A direção de arte, comandada por Géza Kerti, é estupenda e recheada de referências. A ambientação do filme é de um passado vitoriano futurista, com elementos de steampunk (um gênero que se baseia em uma visão alternativa do século XIX, onde a tecnologia a vapor é o motor do mundo) e construções oníricas que remetem aos filmes de George Mélies e à estética surrealista. As referências se extendem às obras de Mary Shelley, mais especificamente “A Noiva do Frankenstein”.

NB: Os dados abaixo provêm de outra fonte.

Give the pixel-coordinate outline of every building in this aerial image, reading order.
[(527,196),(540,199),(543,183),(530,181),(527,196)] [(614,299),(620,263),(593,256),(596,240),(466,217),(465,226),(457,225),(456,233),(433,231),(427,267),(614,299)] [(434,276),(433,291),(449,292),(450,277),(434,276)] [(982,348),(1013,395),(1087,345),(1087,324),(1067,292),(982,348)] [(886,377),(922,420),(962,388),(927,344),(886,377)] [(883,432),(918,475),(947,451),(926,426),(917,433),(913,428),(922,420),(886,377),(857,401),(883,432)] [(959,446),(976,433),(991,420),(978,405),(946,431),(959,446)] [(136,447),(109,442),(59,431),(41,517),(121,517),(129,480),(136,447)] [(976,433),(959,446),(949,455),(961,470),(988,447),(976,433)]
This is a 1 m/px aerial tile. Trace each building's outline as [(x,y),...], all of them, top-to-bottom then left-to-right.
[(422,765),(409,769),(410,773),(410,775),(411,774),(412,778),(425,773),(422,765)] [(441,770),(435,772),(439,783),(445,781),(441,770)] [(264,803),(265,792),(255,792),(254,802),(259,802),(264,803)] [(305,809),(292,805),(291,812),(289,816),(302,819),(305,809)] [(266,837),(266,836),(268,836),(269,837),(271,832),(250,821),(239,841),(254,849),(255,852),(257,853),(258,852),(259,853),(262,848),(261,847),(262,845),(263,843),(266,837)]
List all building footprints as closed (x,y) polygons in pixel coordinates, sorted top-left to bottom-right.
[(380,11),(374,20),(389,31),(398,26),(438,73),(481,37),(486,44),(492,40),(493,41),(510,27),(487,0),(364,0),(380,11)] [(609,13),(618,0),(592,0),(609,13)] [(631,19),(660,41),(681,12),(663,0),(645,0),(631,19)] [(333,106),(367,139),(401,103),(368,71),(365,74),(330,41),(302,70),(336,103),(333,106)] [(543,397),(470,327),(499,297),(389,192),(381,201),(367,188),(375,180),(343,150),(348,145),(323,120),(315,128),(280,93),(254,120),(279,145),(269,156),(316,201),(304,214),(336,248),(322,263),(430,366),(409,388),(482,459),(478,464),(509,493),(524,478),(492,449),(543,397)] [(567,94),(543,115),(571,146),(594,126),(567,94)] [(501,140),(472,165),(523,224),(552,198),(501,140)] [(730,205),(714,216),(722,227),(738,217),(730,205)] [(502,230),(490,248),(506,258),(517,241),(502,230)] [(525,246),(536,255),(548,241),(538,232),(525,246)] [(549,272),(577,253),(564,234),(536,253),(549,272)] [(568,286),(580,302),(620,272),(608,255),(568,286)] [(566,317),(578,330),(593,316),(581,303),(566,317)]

Em diversos momentos, os planos são feitos através do estilo olho de peixe (fotografias circulares com distorções nas bordas, dando à imagem a impressão de possuir maior profundidade), o que nos traz a sensação de que estarmos vendo aquilo atrás de uma janela ou porta e que estamos muito perto daquele mundo estranho, mas não podemos entrar. A direção de fotografia (Robbie Ryan) também é muito inteligente ao retratar as cenas do passado em preto e branco, como se fossem fotos, memórias de um momento distante. Outro aspecto interessante é como a câmera vai se expandindo ao longo do filme, assim como o mundo de Bella. Isso tudo somado à trilha sonora desconcertante e provocativa composta por Jorskin Fendrix faz com que tudo seja fantástico e bizarro ao mesmo tempo.

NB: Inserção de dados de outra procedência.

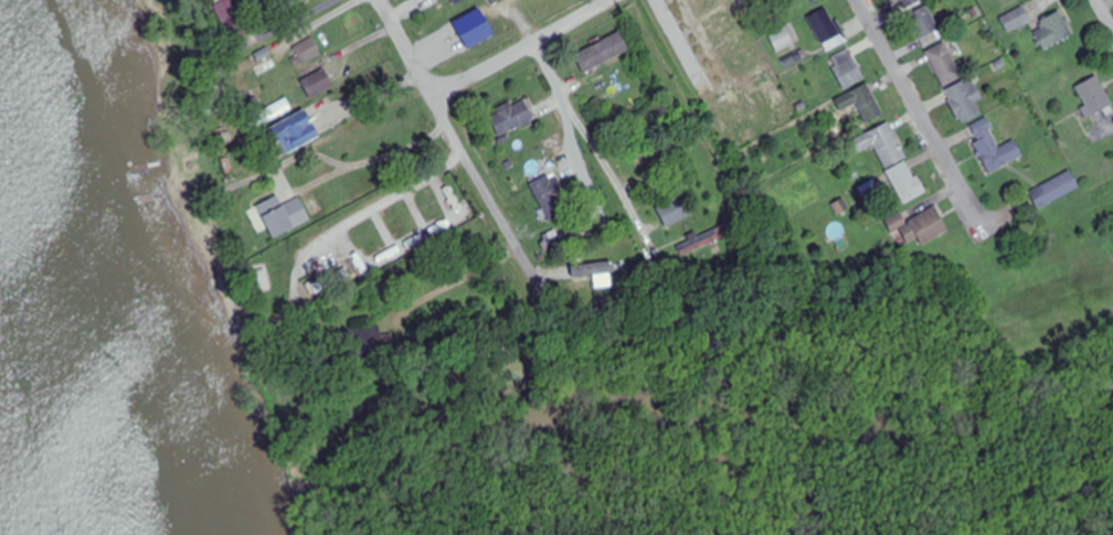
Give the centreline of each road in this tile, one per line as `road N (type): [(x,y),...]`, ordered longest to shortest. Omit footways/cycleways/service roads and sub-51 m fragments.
road 1 (residential): [(519,248),(389,0)]
road 2 (residential): [(966,195),(859,0)]
road 3 (residential): [(604,0),(439,95)]

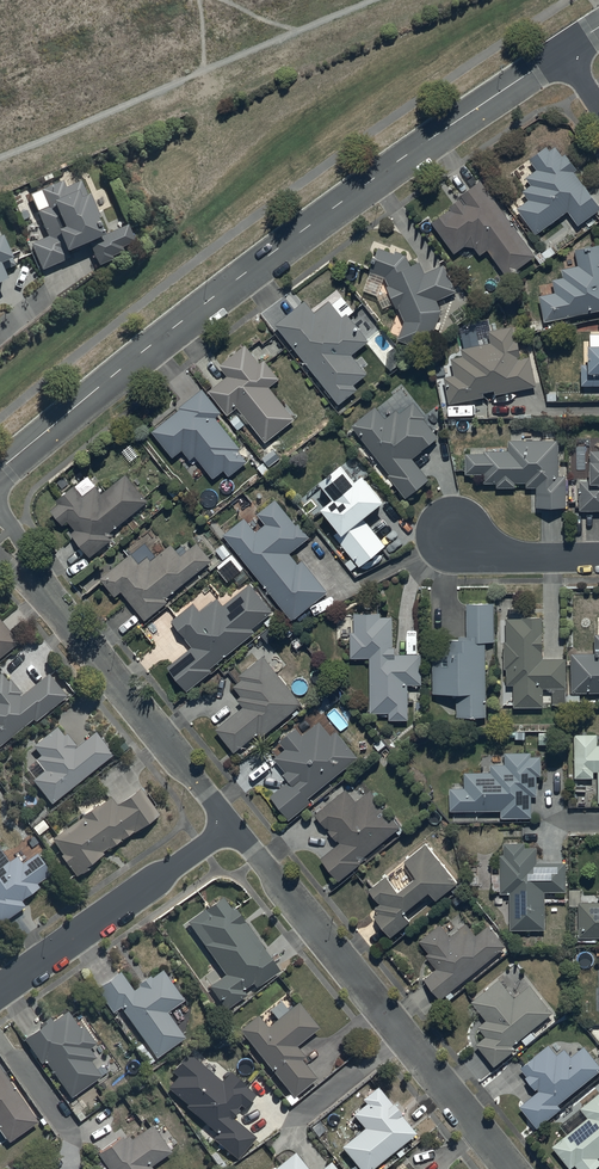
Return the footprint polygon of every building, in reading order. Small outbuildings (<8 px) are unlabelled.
[(534,230),(565,207),(575,221),(598,205),(572,167),(575,166),(564,150),(560,152),(553,142),(548,146),(545,143),(527,155),(535,166),(524,174),(530,182),(522,187),(527,195),(516,204),(534,230)] [(533,252),(484,185),(488,182),(484,175),(479,178),(478,176),(458,189),(460,192),(447,201),(450,205),(431,218),(452,249),(463,242),(472,243),(477,250),(485,245),(506,272),(533,252)] [(71,261),(69,257),(105,241),(97,224),(100,223),(89,197),(87,198),(81,183),(66,190),(63,184),(31,198),(48,238),(30,246),(42,273),(71,261)] [(543,318),(598,306),(598,240),(589,241),(588,238),(582,239),(582,242),(573,243),(576,262),(560,265),(561,274),(551,276),(553,289),(538,291),(543,318)] [(8,286),(0,269),(4,267),(6,272),(15,268),(13,264),(12,264),(2,241),(0,242),(0,290),(8,286)] [(441,307),(435,296),(455,288),(444,261),(424,270),(418,257),(409,261),(405,251),(393,247),(393,248),(378,243),(376,250),(373,249),(370,255),(372,256),(368,267),(370,268),(362,289),(377,294),(382,305),(393,300),(395,305),(398,304),(404,317),(397,335),(416,342),(421,327),(431,332),(435,326),(438,327),(441,321),(436,318),(441,307)] [(304,296),(274,320),(338,400),(357,385),(353,380),(366,370),(350,350),(367,337),(346,311),(342,313),(329,297),(314,309),(304,296)] [(448,400),(534,382),(528,353),(520,355),(516,337),(514,337),(511,322),(488,327),(490,339),(461,345),(463,352),(450,354),(454,371),(443,373),(448,400)] [(580,381),(598,381),(598,336),(586,336),(586,360),(580,360),(580,381)] [(294,415),(268,383),(278,375),(263,356),(259,359),(244,341),(218,362),(226,372),(207,387),(227,411),(236,403),(265,439),(294,415)] [(239,444),(215,413),(221,409),(201,385),(178,403),(180,405),(152,427),(172,453),(182,446),(190,455),(194,451),(212,474),(223,465),(228,472),(246,457),(237,445),(239,444)] [(375,403),(351,422),(389,470),(387,472),(405,494),(428,475),(411,455),(438,434),(423,415),(425,414),(412,398),(398,409),(395,405),(384,414),(375,403)] [(556,437),(506,437),(506,447),(484,447),(484,450),(465,450),(465,471),(483,471),(483,479),(495,479),(495,483),(515,483),(515,479),(524,479),(524,483),(534,483),(534,502),(564,502),(564,472),(556,472),(556,437)] [(589,446),(589,453),(587,453),(587,475),(589,475),(589,477),(578,477),(578,506),(598,506),(598,446),(589,446)] [(360,510),(382,492),(361,467),(354,473),(339,455),(318,472),(333,491),(321,500),(340,523),(332,529),(358,561),(385,540),(360,510)] [(111,536),(107,530),(147,497),(126,470),(102,490),(95,482),(82,493),(72,481),(54,496),(57,499),(50,505),(62,520),(67,517),(74,526),(71,529),(90,553),(111,536)] [(244,514),(223,531),(291,615),(326,587),(300,555),(296,559),(288,549),(309,532),(299,518),(296,521),(275,495),(257,509),(265,520),(255,528),(244,514)] [(168,598),(165,594),(211,556),(208,553),(211,551),(203,540),(200,543),(196,539),(191,543),(189,540),(183,545),(181,543),(176,547),(170,540),(150,556),(147,552),(138,559),(131,550),(127,553),(124,549),(109,562),(111,565),(99,575),(114,592),(120,587),(145,616),(168,598)] [(191,643),(167,663),(186,687),(211,667),(209,664),(254,628),(251,624),(261,616),(268,625),(275,618),(269,610),(272,608),(249,579),(241,585),(237,580),(233,583),(236,587),(235,588),(237,590),(230,595),(228,592),(220,599),(213,590),(206,596),(201,590),(192,598),(193,599),(171,617),(191,643)] [(486,713),(485,637),(494,637),(493,599),(466,599),(466,634),(444,634),(444,644),(432,644),(432,688),(456,688),(456,713),(486,713)] [(350,654),(369,654),(369,709),(388,709),(388,716),(407,716),(407,681),(421,681),(421,650),(394,651),(394,642),(393,642),(392,613),(380,613),(380,609),(353,609),(353,628),(350,628),(350,654)] [(506,680),(513,680),(513,703),(542,703),(542,684),(551,684),(551,700),(564,700),(564,684),(565,684),(564,654),(542,655),(542,648),(540,648),(540,630),(541,630),(541,613),(521,613),(521,615),(506,615),(506,637),(503,637),(504,666),(506,666),(506,680)] [(18,638),(0,616),(0,653),(18,638)] [(569,688),(598,688),(598,629),(593,629),(593,649),(569,649),(569,688)] [(301,699),(262,652),(238,671),(241,675),(233,682),(242,692),(236,697),(242,703),(215,725),(233,749),(257,729),(260,733),(301,699)] [(31,714),(34,718),(65,692),(47,670),(21,691),(8,675),(6,677),(0,669),(0,740),(31,714)] [(311,796),(308,793),(358,753),(337,727),(330,732),(319,718),(301,732),(295,724),(279,737),(285,745),(273,754),(285,768),(283,770),(288,777),(269,792),(288,815),(311,796)] [(31,776),(50,800),(111,750),(94,728),(76,743),(65,730),(63,732),(55,723),(31,742),(39,751),(34,756),(43,767),(31,776)] [(572,730),(572,774),(592,774),(592,768),(596,768),(596,798),(598,798),(598,741),(596,741),(595,730),(572,730)] [(540,772),(540,752),(530,752),(530,749),(503,749),(503,760),(490,760),(490,768),(464,768),(464,784),(449,784),(449,807),(501,807),(501,813),(531,813),(531,792),(536,792),(536,772),(540,772)] [(87,860),(158,811),(139,783),(114,800),(109,794),(98,802),(97,800),(80,811),(81,813),(49,835),(75,874),(89,864),(87,860)] [(400,823),(369,787),(355,798),(344,785),(313,811),(338,840),(320,855),(339,877),(360,859),(359,857),(400,823)] [(456,878),(425,838),(404,855),(415,869),(396,883),(387,871),(368,886),(380,900),(373,905),(376,910),(374,912),(390,932),(410,916),(402,906),(427,887),(433,895),(456,878)] [(504,851),(499,851),(499,890),(509,889),(509,927),(544,926),(544,888),(565,888),(565,859),(537,859),(536,843),(525,843),(525,838),(504,839),(504,851)] [(23,902),(20,897),(38,884),(36,880),(50,870),(36,849),(20,860),(15,852),(8,857),(0,846),(0,918),(23,902)] [(231,905),(222,891),(185,917),(224,971),(208,982),(225,1006),(246,991),(243,987),(252,980),(255,985),(280,968),(233,903),(231,905)] [(577,899),(578,936),(598,934),(598,898),(577,899)] [(454,992),(451,988),(505,942),(488,922),(476,932),(465,920),(450,933),(439,920),(419,937),(429,948),(425,952),(435,965),(423,975),(440,995),(444,992),(448,997),(454,992)] [(133,987),(119,966),(96,982),(112,1007),(120,1003),(154,1055),(184,1035),(167,1008),(183,997),(162,965),(151,973),(149,970),(135,979),(138,983),(133,987)] [(552,1008),(528,981),(514,993),(498,975),(469,998),(485,1017),(477,1024),(485,1032),(474,1041),(493,1063),(515,1044),(513,1041),(519,1036),(525,1043),(536,1034),(530,1027),(552,1008)] [(256,1012),(238,1027),(292,1091),(313,1073),(300,1058),(305,1054),(295,1042),(319,1022),(298,997),(266,1024),(256,1012)] [(47,1012),(23,1034),(40,1059),(43,1056),(71,1095),(102,1073),(90,1057),(95,1054),(89,1045),(95,1040),(82,1022),(79,1024),(66,1007),(51,1017),(47,1012)] [(555,1051),(548,1040),(519,1063),(526,1072),(525,1073),(537,1088),(519,1102),(537,1124),(561,1105),(558,1101),(598,1067),(598,1061),(584,1043),(569,1053),(564,1045),(555,1051)] [(220,1077),(186,1050),(171,1068),(176,1072),(167,1083),(186,1100),(185,1103),(217,1130),(211,1136),(236,1156),(255,1133),(231,1114),(239,1105),(237,1103),(240,1100),(243,1103),(254,1090),(244,1083),(246,1081),(229,1067),(220,1077)] [(0,1067),(0,1126),(7,1136),(35,1117),(0,1067)] [(414,1129),(407,1121),(411,1118),(398,1102),(396,1103),(391,1097),(389,1098),(376,1082),(361,1095),(365,1100),(352,1110),(363,1124),(340,1143),(362,1168),(365,1168),(414,1129)] [(594,1087),(597,1091),(567,1115),(574,1124),(551,1142),(569,1165),(574,1161),(580,1168),(586,1168),(597,1160),(598,1163),(598,1083),(594,1087)] [(95,1148),(110,1168),(154,1168),(149,1162),(171,1147),(152,1120),(130,1135),(127,1131),(123,1134),(120,1131),(95,1148)] [(294,1148),(267,1168),(311,1168),(294,1148)] [(330,1157),(315,1168),(340,1168),(330,1157)]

Apesar de ser um pouco corrido nos minutos finais com revelações e situações um pouco desnecessárias, “Pobres Criaturas” é um excelente conto épico e humorístico de libertação feminina, com ótimas atuações, um visual bizarramente fantástico e com uma protagonista incrível que mostra para as pessoas ao seu redor e para nós mesmos que é necessário vivermos intensamente, crescendo e descobrindo o mundo e nosso papel nele, mas jamais atrapalhando o outro.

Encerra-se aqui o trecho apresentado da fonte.